## EXERCISE AIM
Rewrite all of the data below as a numbered list with one line per item, and omit any blank lines.

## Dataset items
::::::::

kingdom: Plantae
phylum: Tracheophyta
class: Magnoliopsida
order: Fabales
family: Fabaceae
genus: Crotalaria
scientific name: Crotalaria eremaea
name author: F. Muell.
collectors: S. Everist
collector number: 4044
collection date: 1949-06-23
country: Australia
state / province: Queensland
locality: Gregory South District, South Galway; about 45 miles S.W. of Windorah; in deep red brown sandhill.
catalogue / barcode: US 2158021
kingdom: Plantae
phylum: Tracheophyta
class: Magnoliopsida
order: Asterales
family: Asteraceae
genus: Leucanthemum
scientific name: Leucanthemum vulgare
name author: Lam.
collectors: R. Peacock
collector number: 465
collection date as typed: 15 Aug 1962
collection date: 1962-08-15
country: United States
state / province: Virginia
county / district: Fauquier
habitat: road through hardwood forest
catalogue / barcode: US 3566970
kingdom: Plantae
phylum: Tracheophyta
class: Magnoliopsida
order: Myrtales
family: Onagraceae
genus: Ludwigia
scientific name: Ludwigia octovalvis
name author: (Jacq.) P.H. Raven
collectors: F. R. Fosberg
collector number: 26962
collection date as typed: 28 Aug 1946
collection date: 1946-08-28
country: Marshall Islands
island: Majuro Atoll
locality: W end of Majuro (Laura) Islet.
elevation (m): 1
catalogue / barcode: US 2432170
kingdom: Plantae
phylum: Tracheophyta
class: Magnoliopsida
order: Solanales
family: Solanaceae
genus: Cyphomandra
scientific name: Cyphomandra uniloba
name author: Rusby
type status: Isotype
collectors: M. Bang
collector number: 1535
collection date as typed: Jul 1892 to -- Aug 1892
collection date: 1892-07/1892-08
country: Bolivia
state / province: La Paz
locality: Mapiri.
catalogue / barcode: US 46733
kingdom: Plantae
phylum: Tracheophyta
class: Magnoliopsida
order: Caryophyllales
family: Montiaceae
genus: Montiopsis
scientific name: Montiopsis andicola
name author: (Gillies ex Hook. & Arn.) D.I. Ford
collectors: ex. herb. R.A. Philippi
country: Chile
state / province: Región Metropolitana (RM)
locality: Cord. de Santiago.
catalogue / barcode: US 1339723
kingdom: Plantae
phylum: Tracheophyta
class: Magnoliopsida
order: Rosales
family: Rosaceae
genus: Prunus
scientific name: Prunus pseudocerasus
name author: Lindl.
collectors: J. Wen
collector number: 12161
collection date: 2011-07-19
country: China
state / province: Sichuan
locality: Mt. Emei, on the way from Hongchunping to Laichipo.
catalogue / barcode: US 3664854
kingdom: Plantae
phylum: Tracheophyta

::::::::

## THE REPLY
1. kingdom: Plantae
2. phylum: Tracheophyta
3. class: Magnoliopsida
4. order: Fabales
5. family: Fabaceae
6. genus: Crotalaria
7. scientific name: Crotalaria eremaea
8. name author: F. Muell.
9. collectors: S. Everist
10. collector number: 4044
11. collection date: 1949-06-23
12. country: Australia
13. state / province: Queensland
14. locality: Gregory South District, South Galway; about 45 miles S.W. of Windorah; in deep red brown sandhill.
15. catalogue / barcode: US 2158021
16. kingdom: Plantae
17. phylum: Tracheophyta
18. class: Magnoliopsida
19. order: Asterales
20. family: Asteraceae
21. genus: Leucanthemum
22. scientific name: Leucanthemum vulgare
23. name author: Lam.
24. collectors: R. Peacock
25. collector number: 465
26. collection date as typed: 15 Aug 1962
27. collection date: 1962-08-15
28. country: United States
29. state / province: Virginia
30. county / district: Fauquier
31. habitat: road through hardwood forest
32. catalogue / barcode: US 3566970
33. kingdom: Plantae
34. phylum: Tracheophyta
35. class: Magnoliopsida
36. order: Myrtales
37. family: Onagraceae
38. genus: Ludwigia
39. scientific name: Ludwigia octovalvis
40. name author: (Jacq.) P.H. Raven
41. collectors: F. R. Fosberg
42. collector number: 26962
43. collection date as typed: 28 Aug 1946
44. collection date: 1946-08-28
45. country: Marshall Islands
46. island: Majuro Atoll
47. locality: W end of Majuro (Laura) Islet.
48. elevation (m): 1
49. catalogue / barcode: US 2432170
50. kingdom: Plantae
51. phylum: Tracheophyta
52. class: Magnoliopsida
53. order: Solanales
54. family: Solanaceae
55. genus: Cyphomandra
56. scientific name: Cyphomandra uniloba
57. name author: Rusby
58. type status: Isotype
59. collectors: M. Bang
60. collector number: 1535
61. collection date as typed: Jul 1892 to -- Aug 1892
62. collection date: 1892-07/1892-08
63. country: Bolivia
64. state / province: La Paz
65. locality: Mapiri.
66. catalogue / barcode: US 46733
67. kingdom: Plantae
68. phylum: Tracheophyta
69. class: Magnoliopsida
70. order: Caryophyllales
71. family: Montiaceae
72. genus: Montiopsis
73. scientific name: Montiopsis andicola
74. name author: (Gillies ex Hook. & Arn.) D.I. Ford
75. collectors: ex. herb. R.A. Philippi
76. country: Chile
77. state / province: Región Metropolitana (RM)
78. locality: Cord. de Santiago.
79. catalogue / barcode: US 1339723
80. kingdom: Plantae
81. phylum: Tracheophyta
82. class: Magnoliopsida
83. order: Rosales
84. family: Rosaceae
85. genus: Prunus
86. scientific name: Prunus pseudocerasus
87. name author: Lindl.
88. collectors: J. Wen
89. collector number: 12161
90. collection date: 2011-07-19
91. country: China
92. state / province: Sichuan
93. locality: Mt. Emei, on the way from Hongchunping to Laichipo.
94. catalogue / barcode: US 3664854
95. kingdom: Plantae
96. phylum: Tracheophyta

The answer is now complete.